• Work to complete:
Among the entries below, find the line with "volumen y unión", then quote it and each following line up to and including the line with "consumo, la calidad", and nothing else.

──────── Supplied information

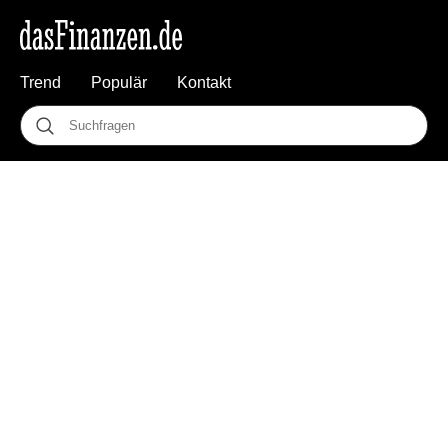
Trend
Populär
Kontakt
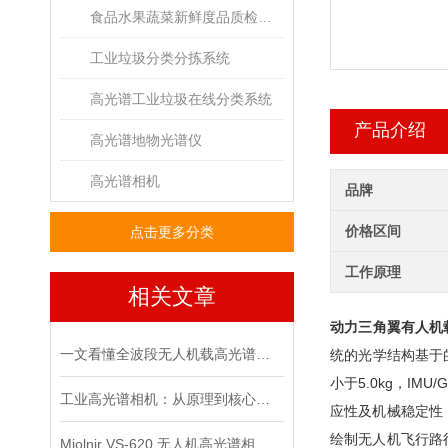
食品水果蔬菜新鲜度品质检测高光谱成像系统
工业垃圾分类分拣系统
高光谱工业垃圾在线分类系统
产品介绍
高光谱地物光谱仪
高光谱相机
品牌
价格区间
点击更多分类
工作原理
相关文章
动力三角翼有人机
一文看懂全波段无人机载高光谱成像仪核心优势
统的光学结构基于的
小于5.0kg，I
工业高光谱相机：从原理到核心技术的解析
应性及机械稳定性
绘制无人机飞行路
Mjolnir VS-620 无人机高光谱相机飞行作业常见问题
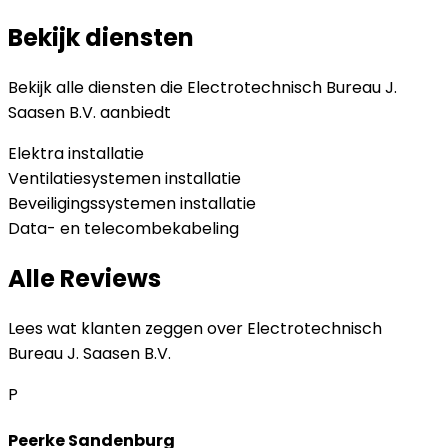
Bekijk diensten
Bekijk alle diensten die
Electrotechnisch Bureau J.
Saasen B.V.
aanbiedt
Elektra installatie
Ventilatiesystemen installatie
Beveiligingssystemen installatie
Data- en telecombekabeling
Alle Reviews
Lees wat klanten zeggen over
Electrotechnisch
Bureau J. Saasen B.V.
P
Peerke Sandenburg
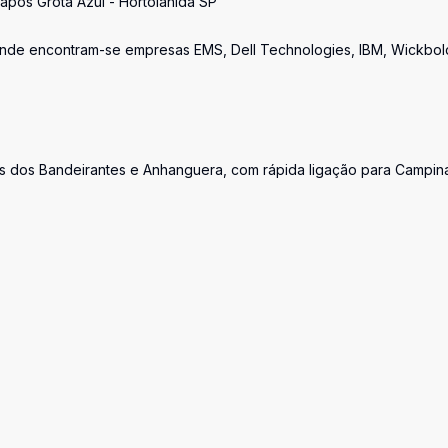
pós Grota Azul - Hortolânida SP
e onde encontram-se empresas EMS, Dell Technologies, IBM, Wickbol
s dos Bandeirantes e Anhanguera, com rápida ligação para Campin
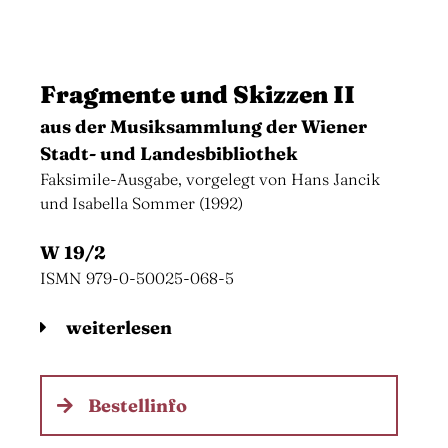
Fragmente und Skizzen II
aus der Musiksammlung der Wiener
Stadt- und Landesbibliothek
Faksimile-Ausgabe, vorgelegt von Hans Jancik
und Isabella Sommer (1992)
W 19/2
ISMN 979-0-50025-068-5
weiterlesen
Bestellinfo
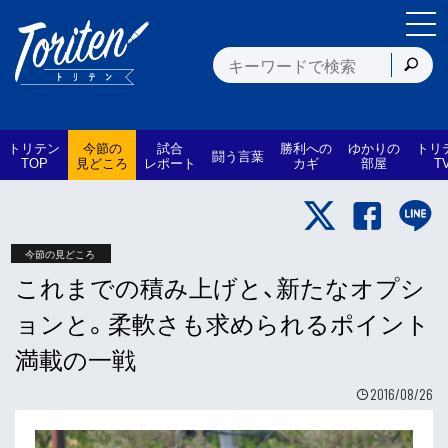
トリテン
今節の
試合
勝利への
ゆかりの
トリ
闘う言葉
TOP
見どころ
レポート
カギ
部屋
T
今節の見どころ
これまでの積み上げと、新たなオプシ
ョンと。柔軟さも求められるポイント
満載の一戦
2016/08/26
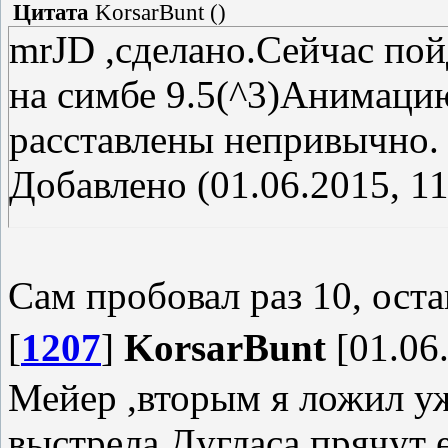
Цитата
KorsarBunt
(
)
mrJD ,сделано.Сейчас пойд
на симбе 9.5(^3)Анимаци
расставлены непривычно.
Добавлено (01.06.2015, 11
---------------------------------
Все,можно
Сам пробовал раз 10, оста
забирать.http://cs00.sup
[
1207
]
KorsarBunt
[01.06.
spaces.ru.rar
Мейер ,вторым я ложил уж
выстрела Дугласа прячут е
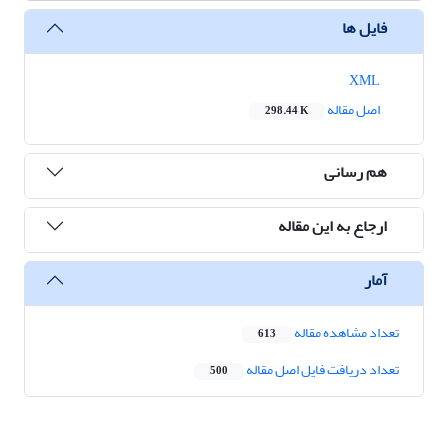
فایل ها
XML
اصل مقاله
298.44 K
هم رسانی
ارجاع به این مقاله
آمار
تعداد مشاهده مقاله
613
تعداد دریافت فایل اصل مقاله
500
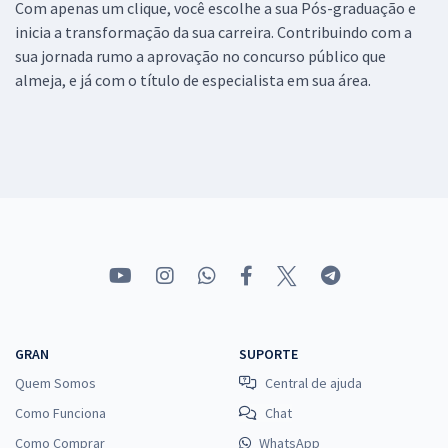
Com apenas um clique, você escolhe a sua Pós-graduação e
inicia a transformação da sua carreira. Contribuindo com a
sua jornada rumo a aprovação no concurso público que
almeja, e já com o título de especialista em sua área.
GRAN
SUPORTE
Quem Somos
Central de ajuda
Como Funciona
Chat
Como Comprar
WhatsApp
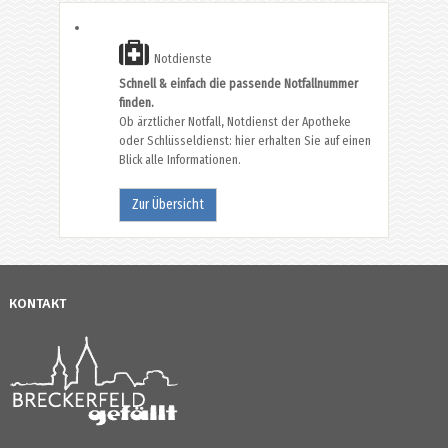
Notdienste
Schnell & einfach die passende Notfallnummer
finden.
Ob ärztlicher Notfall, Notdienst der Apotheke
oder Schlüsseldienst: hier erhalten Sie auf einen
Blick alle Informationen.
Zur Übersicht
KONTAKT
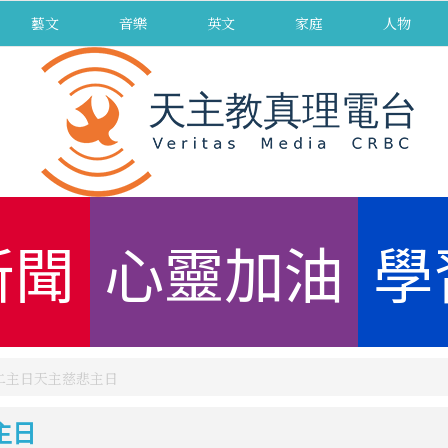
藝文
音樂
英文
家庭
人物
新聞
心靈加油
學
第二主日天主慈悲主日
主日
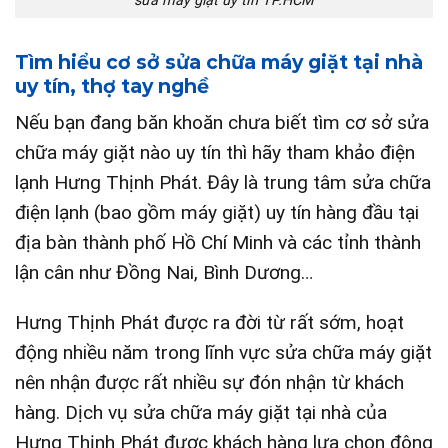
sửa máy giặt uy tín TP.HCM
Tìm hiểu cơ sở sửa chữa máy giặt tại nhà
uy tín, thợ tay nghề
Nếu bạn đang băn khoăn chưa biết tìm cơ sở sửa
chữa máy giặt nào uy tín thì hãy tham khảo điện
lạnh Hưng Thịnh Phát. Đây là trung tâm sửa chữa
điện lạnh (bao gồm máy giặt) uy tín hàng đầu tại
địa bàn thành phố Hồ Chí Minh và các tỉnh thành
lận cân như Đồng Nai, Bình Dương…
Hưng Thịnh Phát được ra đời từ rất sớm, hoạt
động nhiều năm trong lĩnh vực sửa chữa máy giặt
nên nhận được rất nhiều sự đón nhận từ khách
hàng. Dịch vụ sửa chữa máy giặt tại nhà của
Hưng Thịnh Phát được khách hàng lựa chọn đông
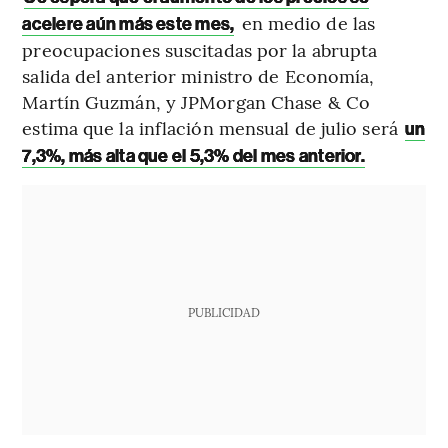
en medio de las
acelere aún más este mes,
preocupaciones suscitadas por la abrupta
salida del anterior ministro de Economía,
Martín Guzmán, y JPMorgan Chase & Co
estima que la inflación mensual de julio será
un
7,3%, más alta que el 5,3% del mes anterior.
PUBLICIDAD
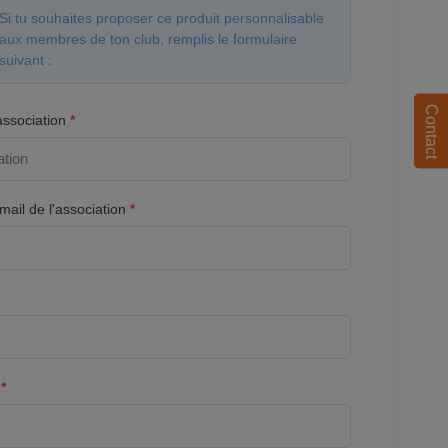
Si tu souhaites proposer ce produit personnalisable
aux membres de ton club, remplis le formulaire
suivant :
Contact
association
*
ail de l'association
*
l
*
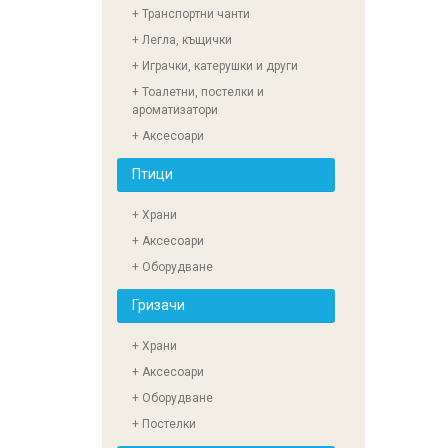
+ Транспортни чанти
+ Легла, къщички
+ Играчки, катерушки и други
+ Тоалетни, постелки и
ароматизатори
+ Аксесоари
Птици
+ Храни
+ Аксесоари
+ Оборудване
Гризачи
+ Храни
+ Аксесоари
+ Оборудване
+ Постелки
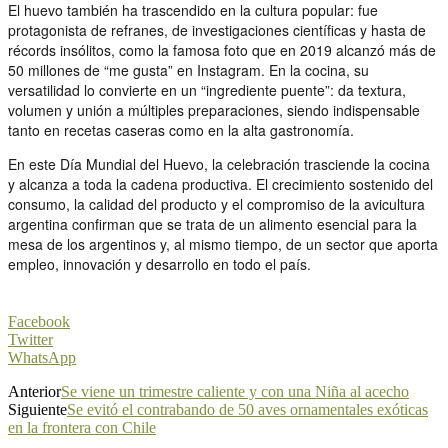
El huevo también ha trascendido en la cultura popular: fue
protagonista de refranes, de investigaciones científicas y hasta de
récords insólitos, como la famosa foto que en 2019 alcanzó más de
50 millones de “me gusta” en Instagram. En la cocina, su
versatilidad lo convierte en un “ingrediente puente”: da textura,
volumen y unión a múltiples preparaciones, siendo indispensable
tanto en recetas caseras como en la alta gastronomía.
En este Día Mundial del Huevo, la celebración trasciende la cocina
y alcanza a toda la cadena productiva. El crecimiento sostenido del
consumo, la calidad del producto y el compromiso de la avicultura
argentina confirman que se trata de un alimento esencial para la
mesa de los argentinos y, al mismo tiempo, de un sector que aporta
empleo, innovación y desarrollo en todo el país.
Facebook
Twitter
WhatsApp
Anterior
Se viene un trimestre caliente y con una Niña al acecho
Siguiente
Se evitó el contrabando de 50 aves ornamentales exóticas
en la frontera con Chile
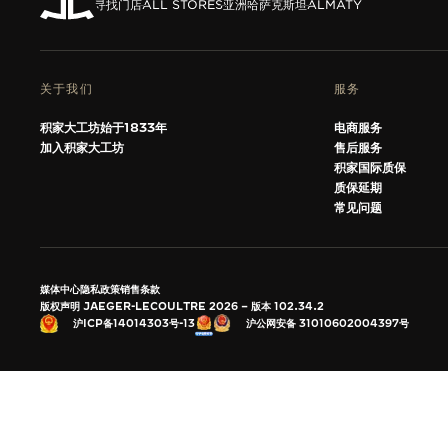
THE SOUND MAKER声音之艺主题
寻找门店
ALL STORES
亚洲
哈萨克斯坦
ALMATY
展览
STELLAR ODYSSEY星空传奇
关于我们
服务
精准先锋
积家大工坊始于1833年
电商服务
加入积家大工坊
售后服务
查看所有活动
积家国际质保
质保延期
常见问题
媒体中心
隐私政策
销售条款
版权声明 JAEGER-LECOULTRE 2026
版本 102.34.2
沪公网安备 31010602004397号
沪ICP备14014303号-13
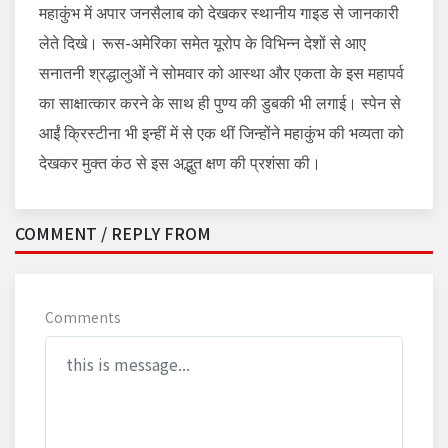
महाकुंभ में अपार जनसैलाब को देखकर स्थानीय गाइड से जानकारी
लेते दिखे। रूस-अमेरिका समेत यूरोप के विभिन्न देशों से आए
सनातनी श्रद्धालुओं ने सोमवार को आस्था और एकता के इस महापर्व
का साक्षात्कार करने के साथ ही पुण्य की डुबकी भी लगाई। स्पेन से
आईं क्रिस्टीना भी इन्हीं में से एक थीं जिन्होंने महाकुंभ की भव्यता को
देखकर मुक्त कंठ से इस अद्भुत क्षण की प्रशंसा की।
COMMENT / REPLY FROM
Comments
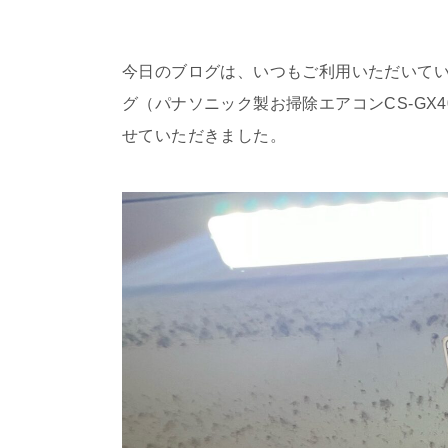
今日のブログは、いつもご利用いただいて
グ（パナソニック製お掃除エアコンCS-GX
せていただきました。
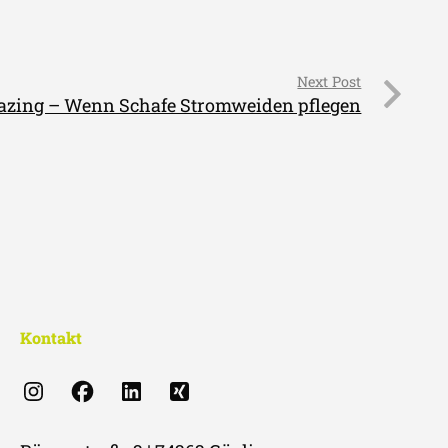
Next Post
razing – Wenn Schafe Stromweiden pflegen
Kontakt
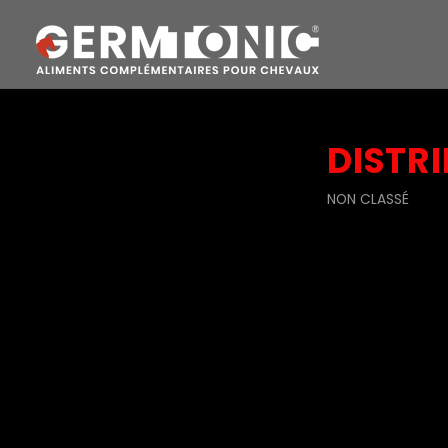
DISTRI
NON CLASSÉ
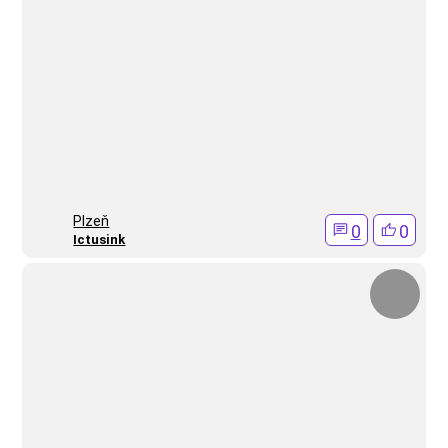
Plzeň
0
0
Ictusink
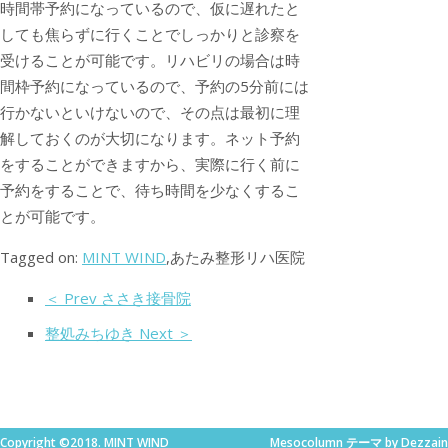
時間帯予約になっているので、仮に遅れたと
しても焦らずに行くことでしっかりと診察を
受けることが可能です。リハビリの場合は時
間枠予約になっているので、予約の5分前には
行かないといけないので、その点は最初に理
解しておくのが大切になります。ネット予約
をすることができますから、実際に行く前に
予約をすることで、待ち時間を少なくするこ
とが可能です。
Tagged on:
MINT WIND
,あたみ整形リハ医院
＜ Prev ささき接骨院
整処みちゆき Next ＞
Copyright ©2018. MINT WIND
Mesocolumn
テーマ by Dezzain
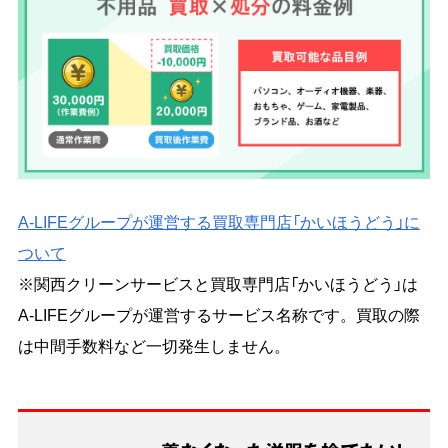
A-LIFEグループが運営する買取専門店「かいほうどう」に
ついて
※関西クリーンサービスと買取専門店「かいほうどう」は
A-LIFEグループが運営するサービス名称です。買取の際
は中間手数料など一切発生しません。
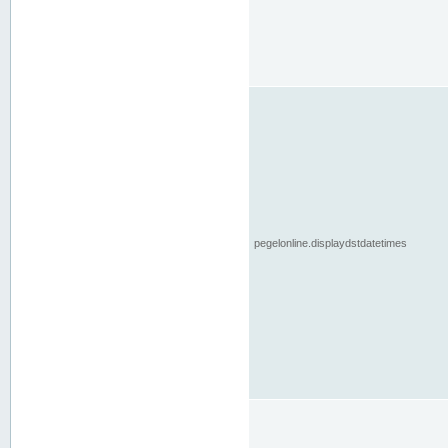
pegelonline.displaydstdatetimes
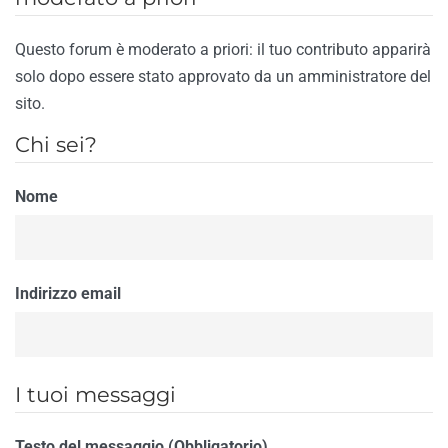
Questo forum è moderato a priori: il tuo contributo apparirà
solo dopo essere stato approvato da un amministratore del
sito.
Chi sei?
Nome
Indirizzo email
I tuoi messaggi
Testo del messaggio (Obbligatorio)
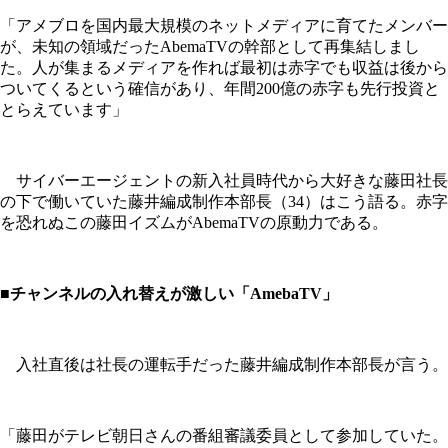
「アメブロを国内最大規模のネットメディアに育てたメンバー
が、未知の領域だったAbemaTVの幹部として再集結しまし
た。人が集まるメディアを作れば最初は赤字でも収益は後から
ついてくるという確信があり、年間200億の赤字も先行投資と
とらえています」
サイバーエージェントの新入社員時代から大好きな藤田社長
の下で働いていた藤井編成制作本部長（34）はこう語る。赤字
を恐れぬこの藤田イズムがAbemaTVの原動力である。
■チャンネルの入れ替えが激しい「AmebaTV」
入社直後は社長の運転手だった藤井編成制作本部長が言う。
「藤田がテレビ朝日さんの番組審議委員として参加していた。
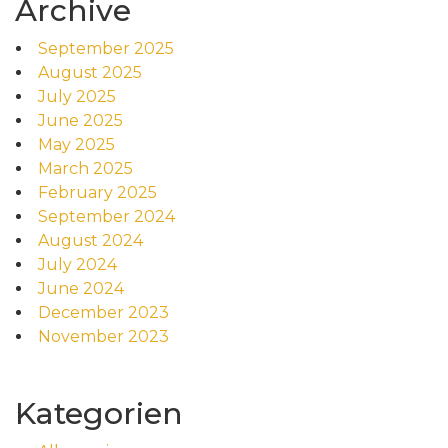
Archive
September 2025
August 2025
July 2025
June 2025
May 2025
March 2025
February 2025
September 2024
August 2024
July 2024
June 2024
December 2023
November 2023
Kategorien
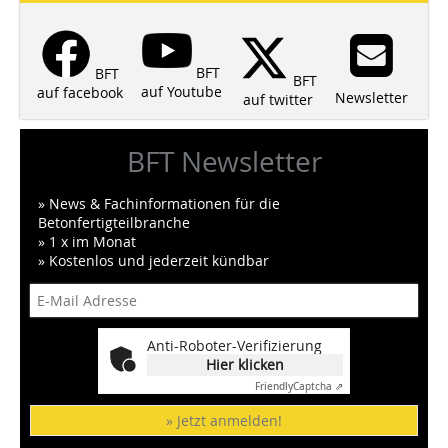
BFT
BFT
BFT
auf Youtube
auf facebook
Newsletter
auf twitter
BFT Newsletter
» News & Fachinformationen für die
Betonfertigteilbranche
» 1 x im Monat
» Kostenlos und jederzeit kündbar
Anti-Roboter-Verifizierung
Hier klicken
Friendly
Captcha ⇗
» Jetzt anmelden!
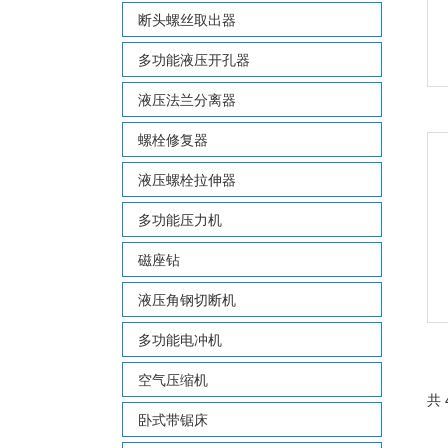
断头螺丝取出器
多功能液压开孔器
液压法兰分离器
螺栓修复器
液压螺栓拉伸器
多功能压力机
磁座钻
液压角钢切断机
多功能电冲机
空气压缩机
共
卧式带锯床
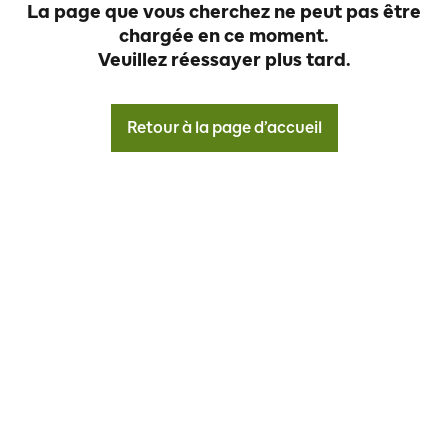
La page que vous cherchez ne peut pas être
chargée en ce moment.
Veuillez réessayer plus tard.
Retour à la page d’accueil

────────────────

• Written answer:
volumen y unión a múltiples preparaciones, siendo indispensable
tanto en recetas caseras como en la alta gastronomía.
En este Día Mundial del Huevo, la celebración trasciende la cocina
y alcanza a toda la cadena productiva. El crecimiento sostenido del
consumo, la calidad del producto y el compromiso de la avicultura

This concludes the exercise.